Start Source data

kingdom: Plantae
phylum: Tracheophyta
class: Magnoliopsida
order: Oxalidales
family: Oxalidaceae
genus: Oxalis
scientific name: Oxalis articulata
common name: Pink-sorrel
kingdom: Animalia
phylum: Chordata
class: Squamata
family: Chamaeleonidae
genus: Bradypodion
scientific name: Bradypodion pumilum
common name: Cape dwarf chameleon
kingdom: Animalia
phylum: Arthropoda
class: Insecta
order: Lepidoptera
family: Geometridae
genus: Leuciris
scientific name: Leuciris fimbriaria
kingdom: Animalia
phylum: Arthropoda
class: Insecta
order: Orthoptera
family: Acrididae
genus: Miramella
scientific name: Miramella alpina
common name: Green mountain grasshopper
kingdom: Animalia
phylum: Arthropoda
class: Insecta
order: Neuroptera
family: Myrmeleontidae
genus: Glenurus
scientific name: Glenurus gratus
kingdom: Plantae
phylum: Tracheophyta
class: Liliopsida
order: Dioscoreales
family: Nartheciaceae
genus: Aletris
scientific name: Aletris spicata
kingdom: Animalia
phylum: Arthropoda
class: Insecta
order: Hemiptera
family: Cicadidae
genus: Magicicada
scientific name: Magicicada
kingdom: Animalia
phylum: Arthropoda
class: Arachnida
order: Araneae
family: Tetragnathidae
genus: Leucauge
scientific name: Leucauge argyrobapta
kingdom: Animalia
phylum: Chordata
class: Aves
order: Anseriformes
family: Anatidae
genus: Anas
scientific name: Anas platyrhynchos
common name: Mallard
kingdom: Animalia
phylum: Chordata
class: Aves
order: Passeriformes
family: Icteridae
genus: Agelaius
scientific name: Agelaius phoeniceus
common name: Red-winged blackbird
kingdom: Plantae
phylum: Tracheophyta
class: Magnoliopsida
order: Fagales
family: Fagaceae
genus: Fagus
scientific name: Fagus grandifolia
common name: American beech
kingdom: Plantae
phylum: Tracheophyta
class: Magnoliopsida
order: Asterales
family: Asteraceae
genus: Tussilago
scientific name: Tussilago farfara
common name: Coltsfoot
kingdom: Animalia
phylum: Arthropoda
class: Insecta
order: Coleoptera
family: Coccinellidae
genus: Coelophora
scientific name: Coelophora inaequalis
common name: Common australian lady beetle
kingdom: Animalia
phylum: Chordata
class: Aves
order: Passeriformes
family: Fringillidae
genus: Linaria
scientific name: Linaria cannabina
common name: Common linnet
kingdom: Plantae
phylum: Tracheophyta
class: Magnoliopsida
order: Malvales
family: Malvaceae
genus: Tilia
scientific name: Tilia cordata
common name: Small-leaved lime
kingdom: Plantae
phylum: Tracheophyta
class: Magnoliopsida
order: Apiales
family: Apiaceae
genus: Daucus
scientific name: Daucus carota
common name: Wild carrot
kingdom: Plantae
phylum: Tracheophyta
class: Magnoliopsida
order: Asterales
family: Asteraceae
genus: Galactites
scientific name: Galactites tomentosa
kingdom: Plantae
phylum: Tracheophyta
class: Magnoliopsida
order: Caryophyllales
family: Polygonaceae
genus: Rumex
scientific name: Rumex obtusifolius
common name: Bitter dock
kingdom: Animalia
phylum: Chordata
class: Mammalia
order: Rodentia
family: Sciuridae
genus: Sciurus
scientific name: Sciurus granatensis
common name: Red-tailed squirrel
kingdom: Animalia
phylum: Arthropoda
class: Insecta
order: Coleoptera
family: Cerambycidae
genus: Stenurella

End Source data

Could you convert every line in all of the rows above into a single numbered list, leaving out any blank lines?

__Answer to the task__.
1. kingdom: Plantae
2. phylum: Tracheophyta
3. class: Magnoliopsida
4. order: Oxalidales
5. family: Oxalidaceae
6. genus: Oxalis
7. scientific name: Oxalis articulata
8. common name: Pink-sorrel
9. kingdom: Animalia
10. phylum: Chordata
11. class: Squamata
12. family: Chamaeleonidae
13. genus: Bradypodion
14. scientific name: Bradypodion pumilum
15. common name: Cape dwarf chameleon
16. kingdom: Animalia
17. phylum: Arthropoda
18. class: Insecta
19. order: Lepidoptera
20. family: Geometridae
21. genus: Leuciris
22. scientific name: Leuciris fimbriaria
23. kingdom: Animalia
24. phylum: Arthropoda
25. class: Insecta
26. order: Orthoptera
27. family: Acrididae
28. genus: Miramella
29. scientific name: Miramella alpina
30. common name: Green mountain grasshopper
31. kingdom: Animalia
32. phylum: Arthropoda
33. class: Insecta
34. order: Neuroptera
35. family: Myrmeleontidae
36. genus: Glenurus
37. scientific name: Glenurus gratus
38. kingdom: Plantae
39. phylum: Tracheophyta
40. class: Liliopsida
41. order: Dioscoreales
42. family: Nartheciaceae
43. genus: Aletris
44. scientific name: Aletris spicata
45. kingdom: Animalia
46. phylum: Arthropoda
47. class: Insecta
48. order: Hemiptera
49. family: Cicadidae
50. genus: Magicicada
51. scientific name: Magicicada
52. kingdom: Animalia
53. phylum: Arthropoda
54. class: Arachnida
55. order: Araneae
56. family: Tetragnathidae
57. genus: Leucauge
58. scientific name: Leucauge argyrobapta
59. kingdom: Animalia
60. phylum: Chordata
61. class: Aves
62. order: Anseriformes
63. family: Anatidae
64. genus: Anas
65. scientific name: Anas platyrhynchos
66. common name: Mallard
67. kingdom: Animalia
68. phylum: Chordata
69. class: Aves
70. order: Passeriformes
71. family: Icteridae
72. genus: Agelaius
73. scientific name: Agelaius phoeniceus
74. common name: Red-winged blackbird
75. kingdom: Plantae
76. phylum: Tracheophyta
77. class: Magnoliopsida
78. order: Fagales
79. family: Fagaceae
80. genus: Fagus
81. scientific name: Fagus grandifolia
82. common name: American beech
83. kingdom: Plantae
84. phylum: Tracheophyta
85. class: Magnoliopsida
86. order: Asterales
87. family: Asteraceae
88. genus: Tussilago
89. scientific name: Tussilago farfara
90. common name: Coltsfoot
91. kingdom: Animalia
92. phylum: Arthropoda
93. class: Insecta
94. order: Coleoptera
95. family: Coccinellidae
96. genus: Coelophora
97. scientific name: Coelophora inaequalis
98. common name: Common australian lady beetle
99. kingdom: Animalia
100. phylum: Chordata
101. class: Aves
102. order: Passeriformes
103. family: Fringillidae
104. genus: Linaria
105. scientific name: Linaria cannabina
106. common name: Common linnet
107. kingdom: Plantae
108. phylum: Tracheophyta
109. class: Magnoliopsida
110. order: Malvales
111. family: Malvaceae
112. genus: Tilia
113. scientific name: Tilia cordata
114. common name: Small-leaved lime
115. kingdom: Plantae
116. phylum: Tracheophyta
117. class: Magnoliopsida
118. order: Apiales
119. family: Apiaceae
120. genus: Daucus
121. scientific name: Daucus carota
122. common name: Wild carrot
123. kingdom: Plantae
124. phylum: Tracheophyta
125. class: Magnoliopsida
126. order: Asterales
127. family: Asteraceae
128. genus: Galactites
129. scientific name: Galactites tomentosa
130. kingdom: Plantae
131. phylum: Tracheophyta
132. class: Magnoliopsida
133. order: Caryophyllales
134. family: Polygonaceae
135. genus: Rumex
136. scientific name: Rumex obtusifolius
137. common name: Bitter dock
138. kingdom: Animalia
139. phylum: Chordata
140. class: Mammalia
141. order: Rodentia
142. family: Sciuridae
143. genus: Sciurus
144. scientific name: Sciurus granatensis
145. common name: Red-tailed squirrel
146. kingdom: Animalia
147. phylum: Arthropoda
148. class: Insecta
149. order: Coleoptera
150. family: Cerambycidae
151. genus: Stenurella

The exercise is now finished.